* [Lens and sensor parameters]

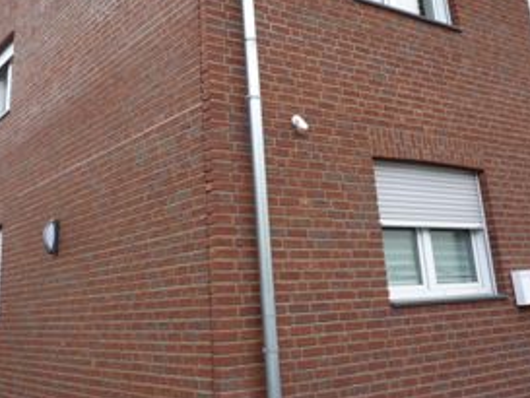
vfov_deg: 34.1
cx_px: 229
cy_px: 82
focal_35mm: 41
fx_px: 628
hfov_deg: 45.6
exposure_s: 1/80
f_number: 3.3
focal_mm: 4.1
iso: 80
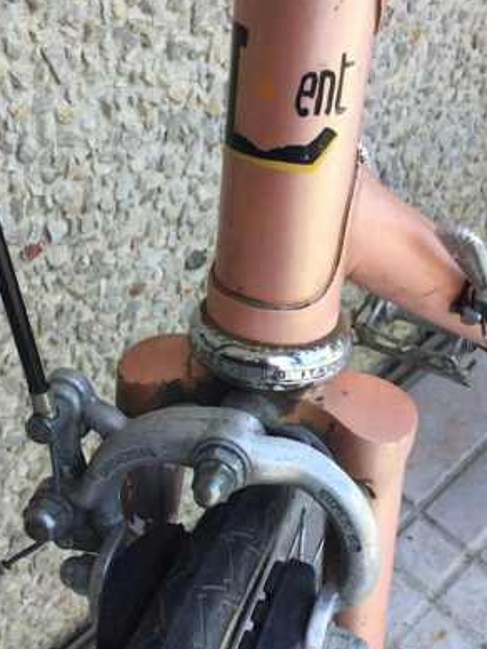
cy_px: 339
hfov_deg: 28.6
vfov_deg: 37.5
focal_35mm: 51
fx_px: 956
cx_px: 220
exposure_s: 1/100
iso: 32
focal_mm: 3.3
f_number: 2.4
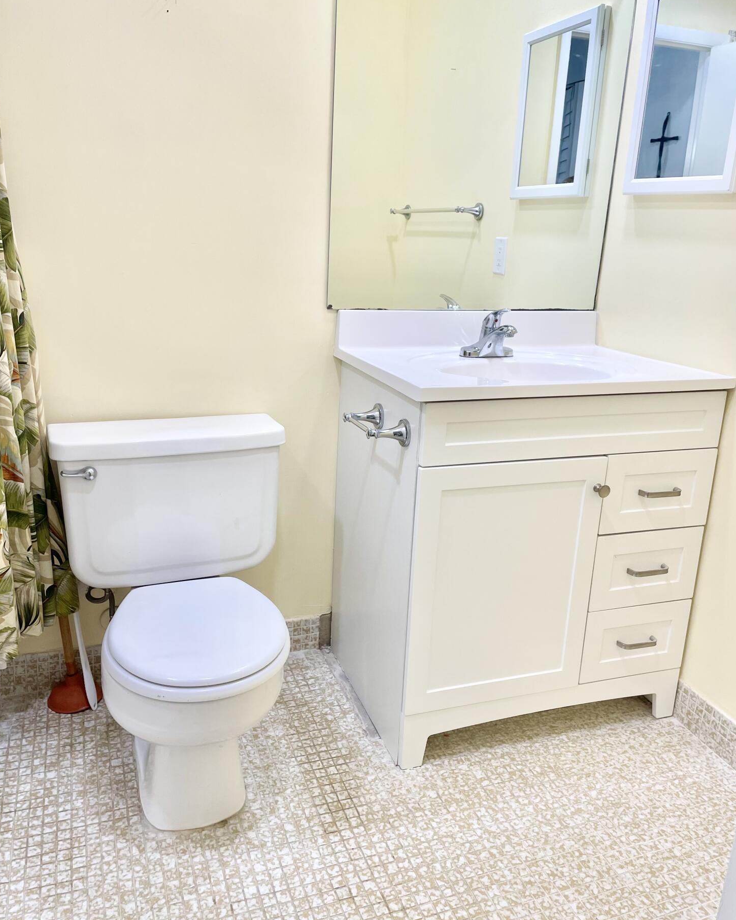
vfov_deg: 62.2
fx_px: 763
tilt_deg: -16.0
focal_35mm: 28
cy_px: 454
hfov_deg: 51.5
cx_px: 365
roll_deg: -2.1
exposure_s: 1/120
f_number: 1.6
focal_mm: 4.2
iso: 64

* [Task brief] The records above must be returned exactly, with each picture omitted.

* [Completed task]
vfov_deg: 34.1
cx_px: 229
cy_px: 82
focal_35mm: 41
fx_px: 628
hfov_deg: 45.6
exposure_s: 1/80
f_number: 3.3
focal_mm: 4.1
iso: 80
cy_px: 339
hfov_deg: 28.6
vfov_deg: 37.5
focal_35mm: 51
fx_px: 956
cx_px: 220
exposure_s: 1/100
iso: 32
focal_mm: 3.3
f_number: 2.4
vfov_deg: 62.2
fx_px: 763
tilt_deg: -16.0
focal_35mm: 28
cy_px: 454
hfov_deg: 51.5
cx_px: 365
roll_deg: -2.1
exposure_s: 1/120
f_number: 1.6
focal_mm: 4.2
iso: 64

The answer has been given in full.